Moreover, it has become evident that aberrant regulation of Th17 cells may play a significant role in the pathogenesis of multiple inflammatory and autoimmune disorders.
It's amazing how complicated the immune system is.
 

Remy

Administrator
I agree with @IrisRV...the Th1/Th2 system is simplistic at best and potentially totally inaccurate.
I say this as someone who went off that premise of needing to boost Th1 for over a year and I think I was totally on the wrong track. There is actually a test to measure this. It's called the Stimulated Cytokine Panel by Neuroscience.
https://www.neurorelief.com/index.php?p=testDet&testID=141&TestPanelName=Stimulated Cytokine Analysis Th1/Th2/Th17
When I did this test, I discovered that my immune system was far from underactive...it was actually overactive on both Th1 and Th2 arms.
It's changed my thinking a lot and consequently my treatment strategy has gone from trying to stimulate an underactive immune system to attack infections to now trying to calm down an overactive immune system which is overproducing inflammatory cytokines in response to infections that no longer exist.
This is where LDI comes in...low dose immunotherapy.
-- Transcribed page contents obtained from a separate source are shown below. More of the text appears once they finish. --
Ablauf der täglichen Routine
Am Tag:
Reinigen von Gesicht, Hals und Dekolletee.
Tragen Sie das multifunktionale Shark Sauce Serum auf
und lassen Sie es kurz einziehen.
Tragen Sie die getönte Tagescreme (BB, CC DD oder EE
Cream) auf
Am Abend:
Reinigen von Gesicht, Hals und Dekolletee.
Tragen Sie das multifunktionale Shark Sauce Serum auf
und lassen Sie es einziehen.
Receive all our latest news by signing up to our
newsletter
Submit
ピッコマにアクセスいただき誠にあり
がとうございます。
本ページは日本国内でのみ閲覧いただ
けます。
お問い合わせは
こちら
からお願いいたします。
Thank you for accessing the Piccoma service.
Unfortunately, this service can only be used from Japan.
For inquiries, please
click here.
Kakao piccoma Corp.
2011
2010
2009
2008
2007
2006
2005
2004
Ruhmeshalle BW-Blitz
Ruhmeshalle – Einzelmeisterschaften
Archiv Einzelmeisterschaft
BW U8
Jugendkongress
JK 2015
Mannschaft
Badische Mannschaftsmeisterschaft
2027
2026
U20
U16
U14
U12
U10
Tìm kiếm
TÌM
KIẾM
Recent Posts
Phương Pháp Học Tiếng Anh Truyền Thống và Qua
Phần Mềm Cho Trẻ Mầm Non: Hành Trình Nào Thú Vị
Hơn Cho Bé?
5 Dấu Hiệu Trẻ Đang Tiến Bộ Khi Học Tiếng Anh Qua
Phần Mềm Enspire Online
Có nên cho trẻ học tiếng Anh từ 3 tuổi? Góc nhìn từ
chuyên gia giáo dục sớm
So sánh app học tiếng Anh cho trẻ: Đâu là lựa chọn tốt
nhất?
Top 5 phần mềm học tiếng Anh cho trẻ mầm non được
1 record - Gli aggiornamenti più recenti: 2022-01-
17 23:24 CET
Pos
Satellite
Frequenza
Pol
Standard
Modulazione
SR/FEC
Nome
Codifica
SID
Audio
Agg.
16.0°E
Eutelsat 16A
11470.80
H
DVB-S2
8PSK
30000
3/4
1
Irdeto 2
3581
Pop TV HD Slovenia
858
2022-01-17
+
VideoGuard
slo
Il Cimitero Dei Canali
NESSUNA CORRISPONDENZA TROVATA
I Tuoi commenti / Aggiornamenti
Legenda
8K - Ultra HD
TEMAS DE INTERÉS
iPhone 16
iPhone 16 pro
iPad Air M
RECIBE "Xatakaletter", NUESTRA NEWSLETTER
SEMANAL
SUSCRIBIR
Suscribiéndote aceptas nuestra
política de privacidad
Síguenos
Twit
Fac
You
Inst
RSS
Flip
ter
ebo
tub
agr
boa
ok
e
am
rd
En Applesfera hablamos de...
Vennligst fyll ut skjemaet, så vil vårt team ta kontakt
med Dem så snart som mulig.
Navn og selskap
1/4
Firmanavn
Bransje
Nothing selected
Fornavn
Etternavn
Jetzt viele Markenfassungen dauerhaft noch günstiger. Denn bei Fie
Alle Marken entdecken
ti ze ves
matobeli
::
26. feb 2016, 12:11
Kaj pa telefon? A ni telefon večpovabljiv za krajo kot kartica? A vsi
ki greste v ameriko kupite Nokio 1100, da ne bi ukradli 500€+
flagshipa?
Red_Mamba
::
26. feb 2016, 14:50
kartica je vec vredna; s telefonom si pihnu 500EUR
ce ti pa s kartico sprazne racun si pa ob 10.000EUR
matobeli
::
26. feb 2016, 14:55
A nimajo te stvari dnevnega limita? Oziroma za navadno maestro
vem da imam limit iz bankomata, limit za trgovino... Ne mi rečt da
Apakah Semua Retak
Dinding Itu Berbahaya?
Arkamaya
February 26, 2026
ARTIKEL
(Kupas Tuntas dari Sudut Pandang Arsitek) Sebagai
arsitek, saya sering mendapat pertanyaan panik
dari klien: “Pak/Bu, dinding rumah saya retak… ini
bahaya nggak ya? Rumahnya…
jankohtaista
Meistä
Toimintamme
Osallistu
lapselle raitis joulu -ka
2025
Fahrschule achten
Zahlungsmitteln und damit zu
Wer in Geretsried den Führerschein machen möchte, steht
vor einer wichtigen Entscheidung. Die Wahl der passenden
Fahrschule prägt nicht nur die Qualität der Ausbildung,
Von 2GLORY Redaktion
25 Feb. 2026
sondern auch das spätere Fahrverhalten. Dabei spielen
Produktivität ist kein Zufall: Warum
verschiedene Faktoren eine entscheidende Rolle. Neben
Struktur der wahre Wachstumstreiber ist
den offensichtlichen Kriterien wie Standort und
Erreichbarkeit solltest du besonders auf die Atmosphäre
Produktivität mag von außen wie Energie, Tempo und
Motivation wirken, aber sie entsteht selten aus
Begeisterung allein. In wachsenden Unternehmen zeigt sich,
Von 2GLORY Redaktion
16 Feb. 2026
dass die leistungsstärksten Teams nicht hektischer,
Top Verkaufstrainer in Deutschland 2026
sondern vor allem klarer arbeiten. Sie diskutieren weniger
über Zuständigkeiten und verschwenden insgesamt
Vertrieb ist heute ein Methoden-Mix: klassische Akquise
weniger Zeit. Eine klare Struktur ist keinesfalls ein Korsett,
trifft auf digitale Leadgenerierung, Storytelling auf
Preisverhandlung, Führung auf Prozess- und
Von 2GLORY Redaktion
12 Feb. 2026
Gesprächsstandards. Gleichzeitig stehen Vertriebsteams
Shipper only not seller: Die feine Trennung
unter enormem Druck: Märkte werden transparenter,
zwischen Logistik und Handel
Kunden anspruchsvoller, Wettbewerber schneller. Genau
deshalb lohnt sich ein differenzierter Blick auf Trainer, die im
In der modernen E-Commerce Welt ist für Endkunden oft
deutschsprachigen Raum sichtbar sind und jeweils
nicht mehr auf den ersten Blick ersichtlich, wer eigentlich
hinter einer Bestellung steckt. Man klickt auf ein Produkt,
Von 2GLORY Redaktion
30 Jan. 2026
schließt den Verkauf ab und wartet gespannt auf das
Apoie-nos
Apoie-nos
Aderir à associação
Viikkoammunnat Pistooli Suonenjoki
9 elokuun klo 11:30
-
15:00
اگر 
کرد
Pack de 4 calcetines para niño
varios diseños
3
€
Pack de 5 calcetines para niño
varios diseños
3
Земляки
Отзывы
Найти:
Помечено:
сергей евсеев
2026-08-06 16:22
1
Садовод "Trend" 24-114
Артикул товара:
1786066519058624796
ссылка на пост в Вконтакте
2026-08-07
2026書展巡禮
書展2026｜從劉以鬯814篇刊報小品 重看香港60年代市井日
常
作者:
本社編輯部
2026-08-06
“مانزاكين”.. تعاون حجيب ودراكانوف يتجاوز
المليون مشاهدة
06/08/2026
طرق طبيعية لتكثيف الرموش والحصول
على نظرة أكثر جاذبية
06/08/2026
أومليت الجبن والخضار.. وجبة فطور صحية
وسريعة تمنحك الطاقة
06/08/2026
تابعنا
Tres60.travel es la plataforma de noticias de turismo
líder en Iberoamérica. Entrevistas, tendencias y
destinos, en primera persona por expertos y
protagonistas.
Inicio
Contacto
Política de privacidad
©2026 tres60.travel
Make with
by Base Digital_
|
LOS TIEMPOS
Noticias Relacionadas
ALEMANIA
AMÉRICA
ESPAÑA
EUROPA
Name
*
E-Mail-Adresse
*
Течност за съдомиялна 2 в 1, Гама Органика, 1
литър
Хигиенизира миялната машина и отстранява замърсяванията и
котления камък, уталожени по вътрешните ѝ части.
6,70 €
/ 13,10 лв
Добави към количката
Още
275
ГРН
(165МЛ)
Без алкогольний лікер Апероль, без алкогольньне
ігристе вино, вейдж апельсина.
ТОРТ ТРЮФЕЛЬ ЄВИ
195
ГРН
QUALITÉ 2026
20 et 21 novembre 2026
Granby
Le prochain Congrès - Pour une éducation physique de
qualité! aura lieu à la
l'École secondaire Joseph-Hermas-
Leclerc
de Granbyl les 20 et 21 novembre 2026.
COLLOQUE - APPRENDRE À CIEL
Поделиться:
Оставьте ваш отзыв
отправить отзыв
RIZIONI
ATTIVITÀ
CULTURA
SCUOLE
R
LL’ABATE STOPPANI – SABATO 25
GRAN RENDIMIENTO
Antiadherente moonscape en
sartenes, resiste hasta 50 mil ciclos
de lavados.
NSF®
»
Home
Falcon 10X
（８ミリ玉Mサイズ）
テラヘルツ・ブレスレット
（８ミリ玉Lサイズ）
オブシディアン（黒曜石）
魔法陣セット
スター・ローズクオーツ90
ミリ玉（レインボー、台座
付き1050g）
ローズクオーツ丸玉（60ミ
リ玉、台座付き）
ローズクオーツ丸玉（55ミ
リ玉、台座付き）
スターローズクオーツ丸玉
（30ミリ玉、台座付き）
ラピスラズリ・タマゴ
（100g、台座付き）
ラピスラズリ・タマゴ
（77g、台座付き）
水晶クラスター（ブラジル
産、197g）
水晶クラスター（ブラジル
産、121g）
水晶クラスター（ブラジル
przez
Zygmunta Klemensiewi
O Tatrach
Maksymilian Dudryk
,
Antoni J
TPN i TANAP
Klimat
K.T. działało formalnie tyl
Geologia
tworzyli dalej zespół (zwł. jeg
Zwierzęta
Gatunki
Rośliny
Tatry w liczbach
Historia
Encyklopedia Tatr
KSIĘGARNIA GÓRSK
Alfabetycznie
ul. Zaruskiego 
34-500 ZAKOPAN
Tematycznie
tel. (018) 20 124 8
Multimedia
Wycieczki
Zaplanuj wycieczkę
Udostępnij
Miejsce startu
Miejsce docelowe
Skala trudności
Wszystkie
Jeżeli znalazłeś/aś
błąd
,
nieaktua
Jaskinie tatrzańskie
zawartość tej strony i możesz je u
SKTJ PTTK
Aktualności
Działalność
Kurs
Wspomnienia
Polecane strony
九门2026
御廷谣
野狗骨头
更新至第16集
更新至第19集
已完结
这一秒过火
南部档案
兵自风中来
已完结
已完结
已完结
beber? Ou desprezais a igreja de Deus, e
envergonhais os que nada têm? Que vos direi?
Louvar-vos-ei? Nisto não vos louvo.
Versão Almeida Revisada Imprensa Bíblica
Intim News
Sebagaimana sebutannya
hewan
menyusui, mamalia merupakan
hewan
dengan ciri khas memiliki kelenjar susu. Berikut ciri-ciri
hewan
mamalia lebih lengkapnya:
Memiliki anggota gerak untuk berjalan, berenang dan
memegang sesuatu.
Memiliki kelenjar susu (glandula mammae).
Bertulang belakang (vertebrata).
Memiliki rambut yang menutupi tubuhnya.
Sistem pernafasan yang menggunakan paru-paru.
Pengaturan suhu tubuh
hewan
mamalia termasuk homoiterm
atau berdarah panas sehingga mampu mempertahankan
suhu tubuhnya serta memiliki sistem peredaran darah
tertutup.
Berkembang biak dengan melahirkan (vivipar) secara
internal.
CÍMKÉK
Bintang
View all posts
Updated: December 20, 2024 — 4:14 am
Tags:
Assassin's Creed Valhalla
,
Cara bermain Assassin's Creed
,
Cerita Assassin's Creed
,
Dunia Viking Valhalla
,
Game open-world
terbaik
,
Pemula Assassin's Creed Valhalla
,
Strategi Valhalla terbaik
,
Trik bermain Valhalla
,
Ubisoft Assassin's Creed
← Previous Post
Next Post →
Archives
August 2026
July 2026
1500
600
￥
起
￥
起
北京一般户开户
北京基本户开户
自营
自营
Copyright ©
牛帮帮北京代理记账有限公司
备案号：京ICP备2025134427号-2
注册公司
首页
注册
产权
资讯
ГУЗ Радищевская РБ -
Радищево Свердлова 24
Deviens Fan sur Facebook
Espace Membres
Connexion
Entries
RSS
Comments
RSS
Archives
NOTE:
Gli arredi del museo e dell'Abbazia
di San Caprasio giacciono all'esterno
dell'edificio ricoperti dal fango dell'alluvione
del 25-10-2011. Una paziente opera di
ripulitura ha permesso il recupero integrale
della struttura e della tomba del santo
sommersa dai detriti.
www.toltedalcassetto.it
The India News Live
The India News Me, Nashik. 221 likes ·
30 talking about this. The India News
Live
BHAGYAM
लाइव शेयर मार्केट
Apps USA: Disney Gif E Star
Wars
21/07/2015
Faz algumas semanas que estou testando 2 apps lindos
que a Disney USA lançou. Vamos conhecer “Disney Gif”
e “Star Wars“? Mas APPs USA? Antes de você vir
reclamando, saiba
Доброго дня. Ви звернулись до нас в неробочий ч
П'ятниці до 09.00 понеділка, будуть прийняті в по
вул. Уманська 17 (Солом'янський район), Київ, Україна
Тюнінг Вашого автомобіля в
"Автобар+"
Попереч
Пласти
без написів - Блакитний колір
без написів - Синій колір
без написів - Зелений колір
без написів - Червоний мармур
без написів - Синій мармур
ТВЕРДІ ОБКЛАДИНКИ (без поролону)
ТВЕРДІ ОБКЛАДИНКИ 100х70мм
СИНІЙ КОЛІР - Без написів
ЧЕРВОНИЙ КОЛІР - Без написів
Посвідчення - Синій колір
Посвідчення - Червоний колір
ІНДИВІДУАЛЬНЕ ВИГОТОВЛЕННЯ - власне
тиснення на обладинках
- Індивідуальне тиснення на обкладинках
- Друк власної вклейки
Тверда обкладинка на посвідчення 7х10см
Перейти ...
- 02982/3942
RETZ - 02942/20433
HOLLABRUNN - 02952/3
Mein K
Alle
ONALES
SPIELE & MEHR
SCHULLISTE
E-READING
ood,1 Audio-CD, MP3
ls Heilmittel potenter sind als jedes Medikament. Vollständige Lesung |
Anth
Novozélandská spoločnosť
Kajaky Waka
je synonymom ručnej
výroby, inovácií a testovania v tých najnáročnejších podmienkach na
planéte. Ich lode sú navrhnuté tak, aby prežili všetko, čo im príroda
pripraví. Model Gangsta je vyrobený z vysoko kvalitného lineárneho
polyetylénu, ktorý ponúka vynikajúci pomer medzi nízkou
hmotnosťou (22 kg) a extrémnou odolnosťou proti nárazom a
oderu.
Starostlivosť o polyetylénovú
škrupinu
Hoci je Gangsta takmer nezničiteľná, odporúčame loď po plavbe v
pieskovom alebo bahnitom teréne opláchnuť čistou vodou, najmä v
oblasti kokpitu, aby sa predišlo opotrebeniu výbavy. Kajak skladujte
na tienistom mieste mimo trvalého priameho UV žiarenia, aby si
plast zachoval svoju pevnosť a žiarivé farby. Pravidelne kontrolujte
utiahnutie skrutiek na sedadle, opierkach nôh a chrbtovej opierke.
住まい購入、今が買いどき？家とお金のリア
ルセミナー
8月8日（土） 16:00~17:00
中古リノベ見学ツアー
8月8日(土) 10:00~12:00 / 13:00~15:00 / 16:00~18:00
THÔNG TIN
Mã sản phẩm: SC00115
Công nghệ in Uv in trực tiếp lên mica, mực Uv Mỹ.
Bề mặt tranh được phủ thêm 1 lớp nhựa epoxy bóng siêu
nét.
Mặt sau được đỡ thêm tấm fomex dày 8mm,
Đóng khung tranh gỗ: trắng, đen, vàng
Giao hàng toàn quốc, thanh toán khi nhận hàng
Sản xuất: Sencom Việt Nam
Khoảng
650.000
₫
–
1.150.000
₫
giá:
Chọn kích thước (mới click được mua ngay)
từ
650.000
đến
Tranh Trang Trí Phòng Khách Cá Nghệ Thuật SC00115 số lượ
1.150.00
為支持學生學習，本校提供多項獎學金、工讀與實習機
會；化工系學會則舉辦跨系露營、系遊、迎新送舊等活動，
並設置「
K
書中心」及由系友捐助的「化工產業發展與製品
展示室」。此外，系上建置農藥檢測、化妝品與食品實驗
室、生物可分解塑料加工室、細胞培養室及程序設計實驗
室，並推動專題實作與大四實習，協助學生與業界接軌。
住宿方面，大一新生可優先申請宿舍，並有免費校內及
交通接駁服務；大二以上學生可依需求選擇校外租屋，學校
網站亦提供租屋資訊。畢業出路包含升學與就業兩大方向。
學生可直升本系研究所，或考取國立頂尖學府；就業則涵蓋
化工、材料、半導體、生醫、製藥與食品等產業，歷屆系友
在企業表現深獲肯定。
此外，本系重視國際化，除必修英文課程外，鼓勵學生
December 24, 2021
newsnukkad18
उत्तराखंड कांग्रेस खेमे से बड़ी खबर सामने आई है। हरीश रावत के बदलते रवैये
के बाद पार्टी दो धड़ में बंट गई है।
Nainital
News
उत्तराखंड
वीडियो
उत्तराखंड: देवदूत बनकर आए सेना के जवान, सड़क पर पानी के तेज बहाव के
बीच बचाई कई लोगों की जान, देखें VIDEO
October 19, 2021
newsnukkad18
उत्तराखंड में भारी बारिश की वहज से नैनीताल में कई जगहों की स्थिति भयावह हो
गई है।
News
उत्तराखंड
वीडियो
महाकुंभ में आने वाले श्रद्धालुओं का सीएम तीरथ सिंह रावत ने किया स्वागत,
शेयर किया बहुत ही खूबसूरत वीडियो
It's supposed to re-train the immune system to not react inappropriately. It's very new though and people are having decidedly mixed results.
 

RuthAnn

Well-Known Member
I agree with @IrisRV...the Th1/Th2 system is simplistic at best and potentially totally inaccurate.
I say this as someone who went off that premise of needing to boost Th1 for over a year and I think I was totally on the wrong track. There is actually a test to measure this. It's called the Stimulated Cytokine Panel by Neuroscience.
https://www.neurorelief.com/index.php?p=testDet&testID=141&TestPanelName=Stimulated Cytokine Analysis Th1/Th2/Th17
When I did this test, I discovered that my immune system was far from underactive...it was actually overactive on both Th1 and Th2 arms.
It's changed my thinking a lot and consequently my treatment strategy has gone from trying to stimulate an underactive immune system to attack infections to now trying to calm down an overactive immune system which is overproducing inflammatory cytokines in response to infections that no longer exist.
This is where LDI comes in...low dose immunotherapy. It's supposed to re-train the immune system to not react inappropriately. It's very new though and people are having decidedly mixed results.
Remy, what do you take for LDI? Do you have a doctor for it?